PPPR: Portable Plug-in Prompt Refiner for Text to Audio Generation
Shuchen Shi, Ruibo Fu, Zhengqi Wen, Jianhua Tao, Tao Wang, Chunyu Qiang, Yi Lu, Xin Qi, Xuefei Liu, Yukun Liu, Yongwei Li, Zhiyong Wang, Xiaopeng Wang
TL;DR
This work tackles the limited diversity and accuracy of text descriptions in text-to-audio generation. It introduces Portable Plug-in Prompt Refiner (PPPR), a front-end framework with two modules: LLM-Based Text Description Active Augmentation to enrich training captions and CoT-Based Prompt Regularization to refine input descriptions at inference; it also incorporates an LLM-refined text encoder (FLAN-T5-LARGE) to condition a Latent Diffusion Model (LDM) for audio generation.

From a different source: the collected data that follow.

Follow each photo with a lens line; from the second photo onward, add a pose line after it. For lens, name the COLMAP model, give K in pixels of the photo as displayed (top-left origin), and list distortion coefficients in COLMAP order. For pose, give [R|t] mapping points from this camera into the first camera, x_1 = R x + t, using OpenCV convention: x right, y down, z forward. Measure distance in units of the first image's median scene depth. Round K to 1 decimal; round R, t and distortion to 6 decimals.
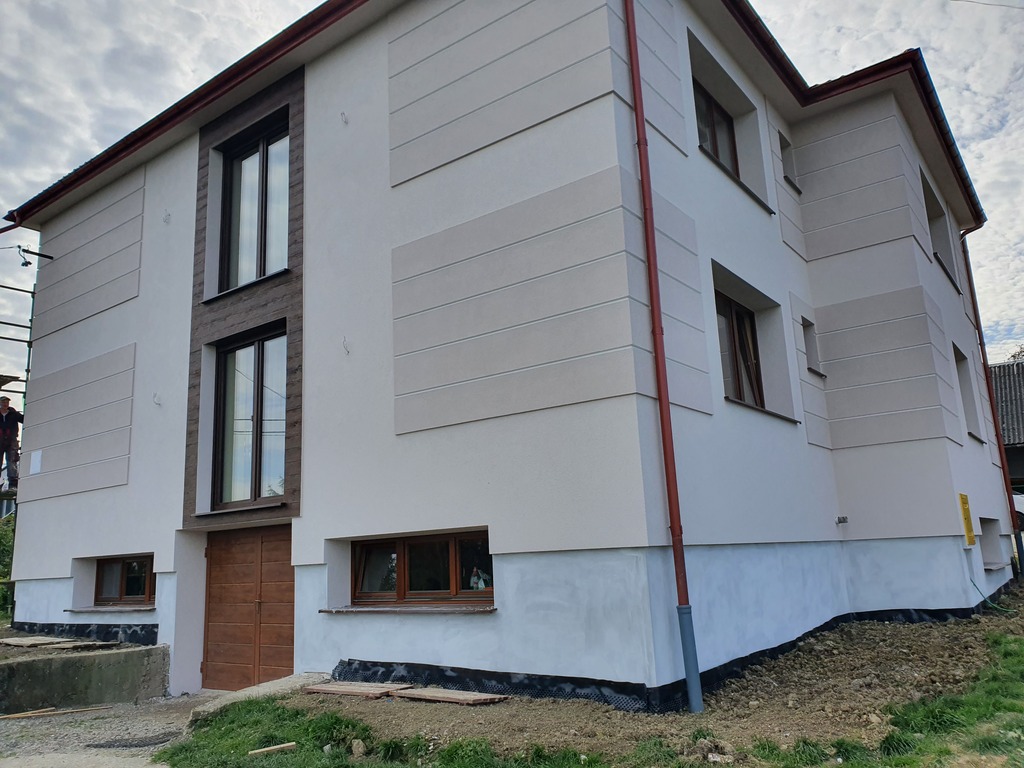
lens RADIAL K [[791.6, 0, 512.0], [0, 791.6, 384.0], [0, 0, 1]] dist [-0.002106, -0.007774]
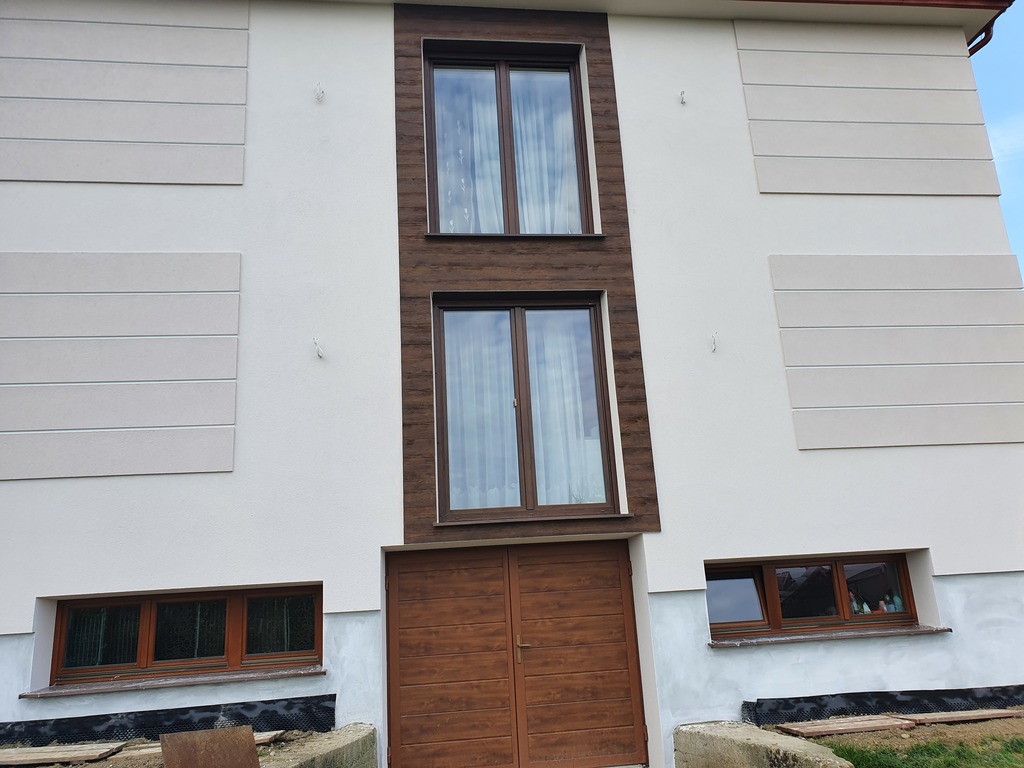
lens RADIAL K [[779.8, 0, 512.0], [0, 779.8, 384.0], [0, 0, 1]] dist [0.015909, -0.001394]
pose [[0.719015, 0.183416, 0.670355, -0.895251], [-0.125901, 0.982964, -0.133909, 0.134637], [-0.683496, 0.011884, 0.729858, 0.476756]]
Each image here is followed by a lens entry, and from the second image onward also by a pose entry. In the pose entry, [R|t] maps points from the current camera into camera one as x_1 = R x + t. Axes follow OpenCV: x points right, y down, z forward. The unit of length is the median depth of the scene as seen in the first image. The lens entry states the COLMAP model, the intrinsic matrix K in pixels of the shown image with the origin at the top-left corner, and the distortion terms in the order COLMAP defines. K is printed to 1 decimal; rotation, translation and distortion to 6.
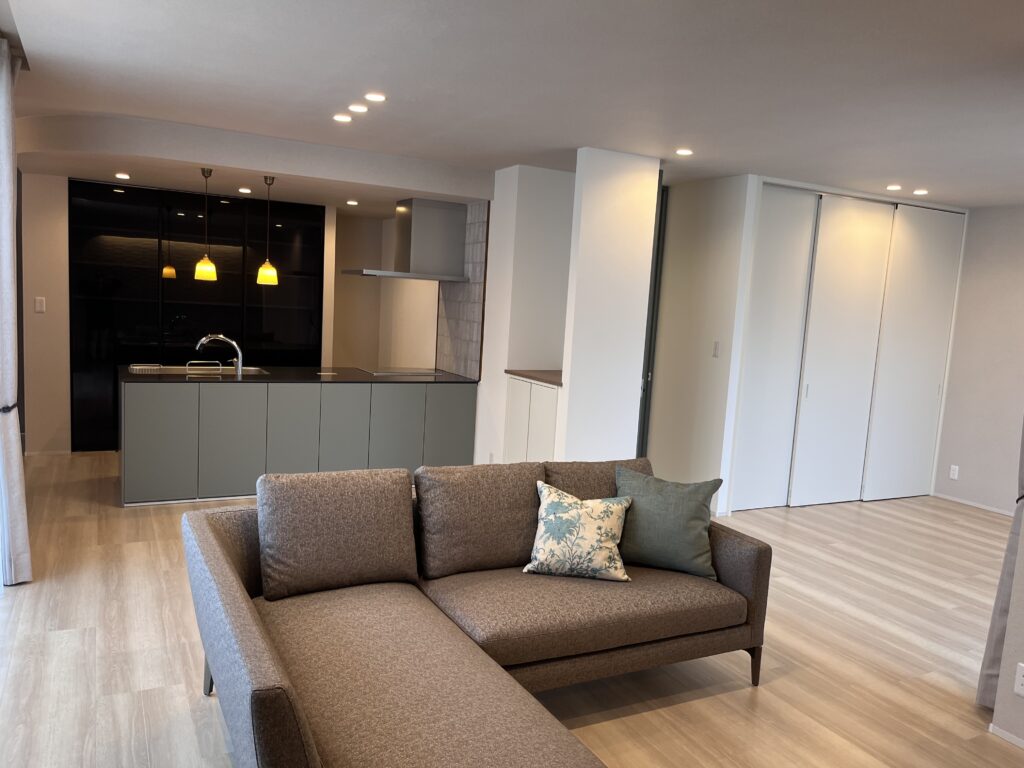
lens RADIAL K [[776.3, 0, 508.2], [0, 776.3, 424.1], [0, 0, 1]] dist [0.077723, -0.003014]
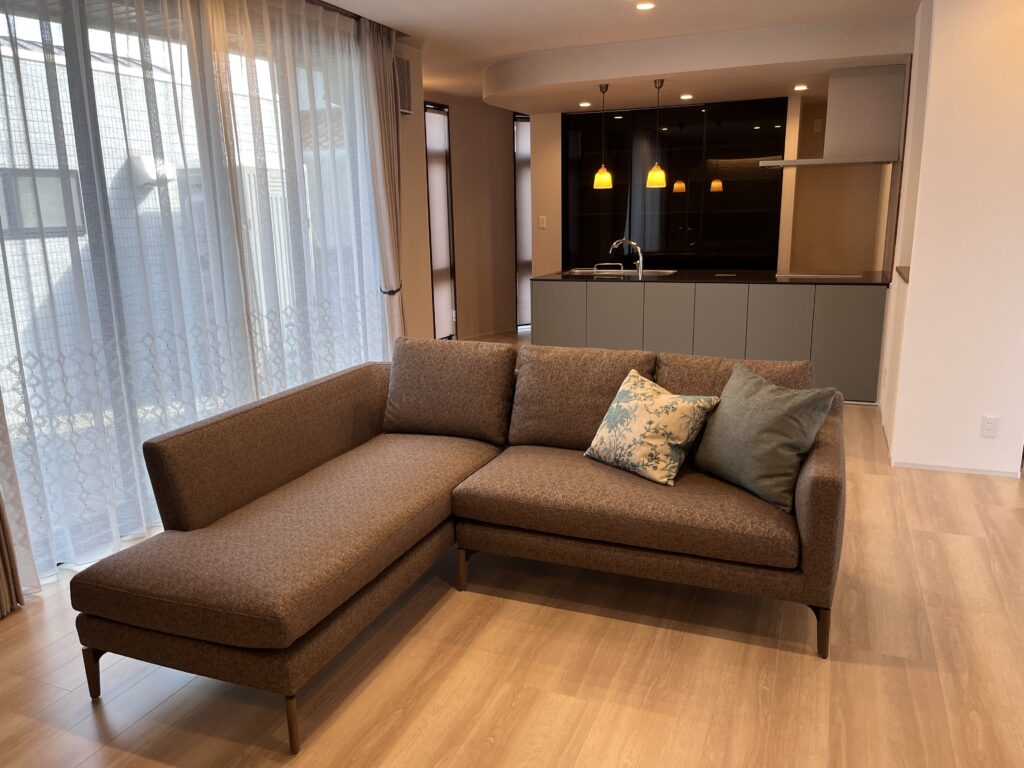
lens RADIAL K [[798.2, 0, 512.0], [0, 798.2, 384.0], [0, 0, 1]] dist [0.125039, -0.001157]
pose [[0.646972, 0.097865, -0.756207, 0.718523], [-0.064816, 0.995198, 0.073342, 0.029505], [0.759754, 0.001564, 0.650209, 0.261903]]
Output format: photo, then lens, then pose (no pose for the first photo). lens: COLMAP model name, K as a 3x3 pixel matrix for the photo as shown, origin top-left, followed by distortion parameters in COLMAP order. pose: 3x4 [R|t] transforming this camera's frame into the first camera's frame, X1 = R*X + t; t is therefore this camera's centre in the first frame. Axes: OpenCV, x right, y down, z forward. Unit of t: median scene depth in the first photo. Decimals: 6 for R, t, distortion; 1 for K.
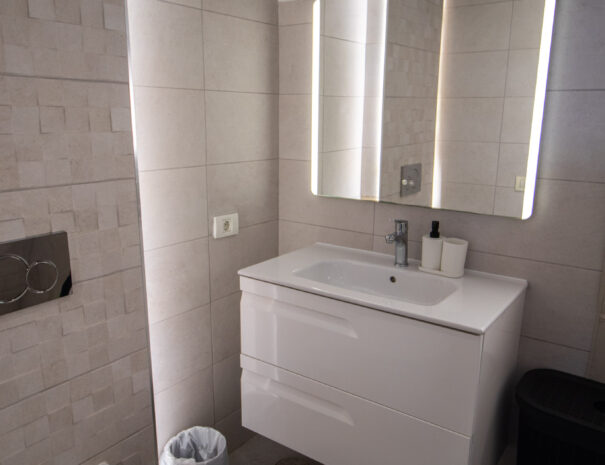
lens RADIAL K [[512.9, 0, 302.3], [0, 512.9, 231.0], [0, 0, 1]] dist [0.008718, 0.004449]
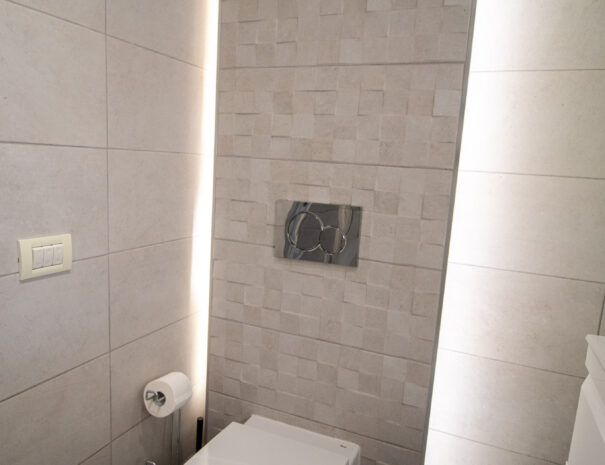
lens RADIAL K [[450.7, 0, 301.5], [0, 450.7, 236.5], [0, 0, 1]] dist [-0.009117, 0.007859]
pose [[0.226239, 0.161008, -0.960673, 0.413374], [-0.268366, 0.958378, 0.097423, 0.001077], [0.936374, 0.235771, 0.260031, 0.637260]]
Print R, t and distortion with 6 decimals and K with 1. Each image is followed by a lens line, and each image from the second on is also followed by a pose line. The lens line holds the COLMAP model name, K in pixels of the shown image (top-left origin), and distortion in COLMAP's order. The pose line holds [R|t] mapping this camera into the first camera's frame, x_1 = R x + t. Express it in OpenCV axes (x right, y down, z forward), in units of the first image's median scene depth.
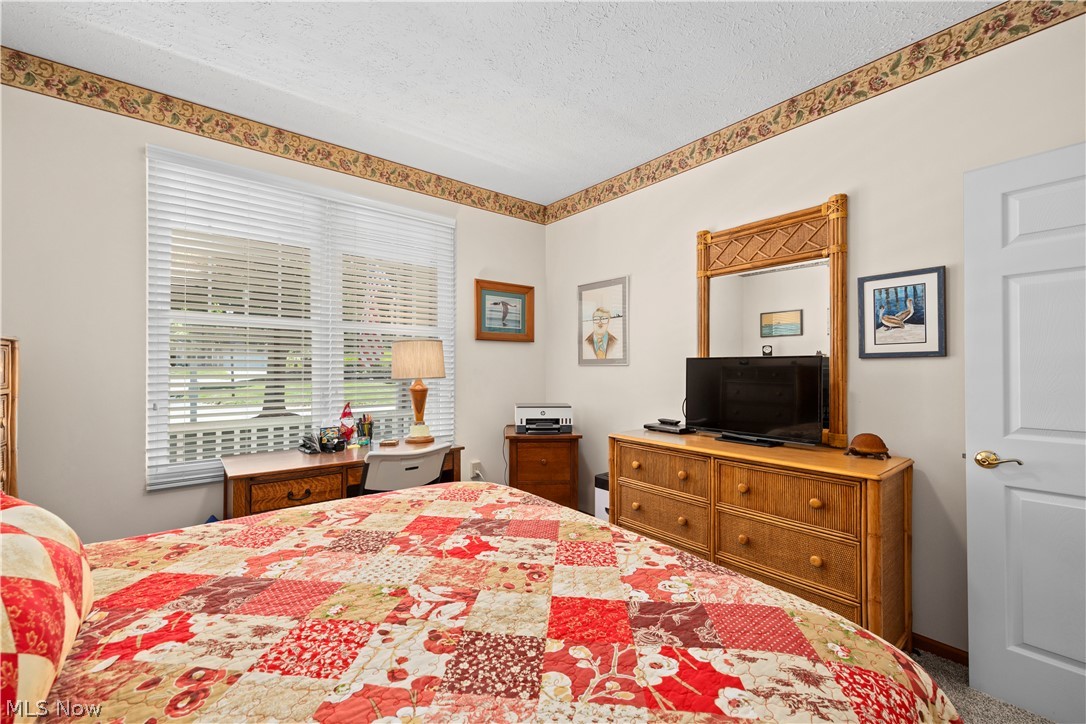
lens RADIAL K [[439.0, 0, 542.8], [0, 439.0, 368.0], [0, 0, 1]] dist [-0.000011, -0.000082]
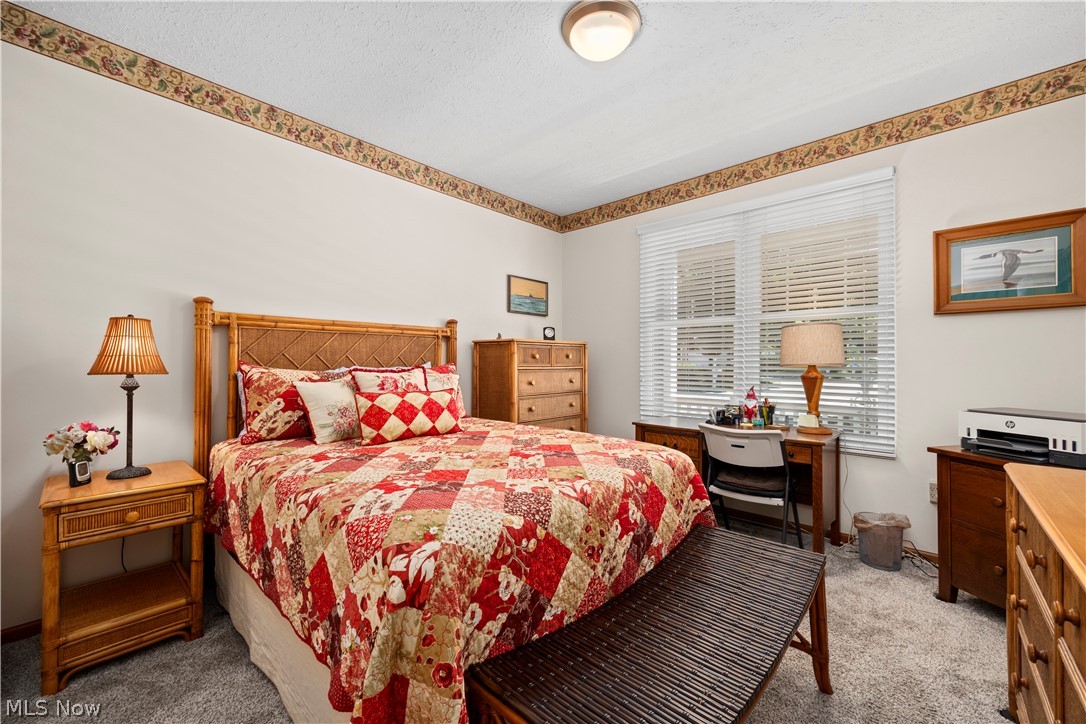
lens RADIAL K [[429.3, 0, 546.9], [0, 429.3, 360.0], [0, 0, 1]] dist [0.002784, 0.000121]
pose [[0.160169, -0.006873, -0.987066, 0.558595], [0.001339, 0.999976, -0.006745, 0.018808], [0.987089, -0.000241, 0.160174, 0.304967]]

PPPR demonstrates state-of-the-art Inception Score (IS) on AudioCaps (IS = 8.72) and improved subjective metrics (OVL, REL) by leveraging fine-grained description diversity and stepwise textual regularization. By boosting robustness of the acoustic model while keeping training data unchanged, PPPR has practical implications for high-fidelity, context-aware audio generation in AIGC applications, with potential extensions to joint TTA-TTS tasks.
Abstract
Text-to-Audio (TTA) aims to generate audio that corresponds to the given text description, playing a crucial role in media production. The text descriptions in TTA datasets lack rich variations and diversity, resulting in a drop in TTA model performance when faced with complex text. To address this issue, we propose a method called Portable Plug-in Prompt Refiner, which utilizes rich knowledge about textual descriptions inherent in large language models to effectively enhance the robustness of TTA acoustic models without altering the acoustic training set. Furthermore, a Chain-of-Thought that mimics human verification is introduced to enhance the accuracy of audio descriptions, thereby improving the accuracy of generated content in practical applications. The experiments show that our method achieves a state-of-the-art Inception Score (IS) of 8.72, surpassing AudioGen, AudioLDM and Tango.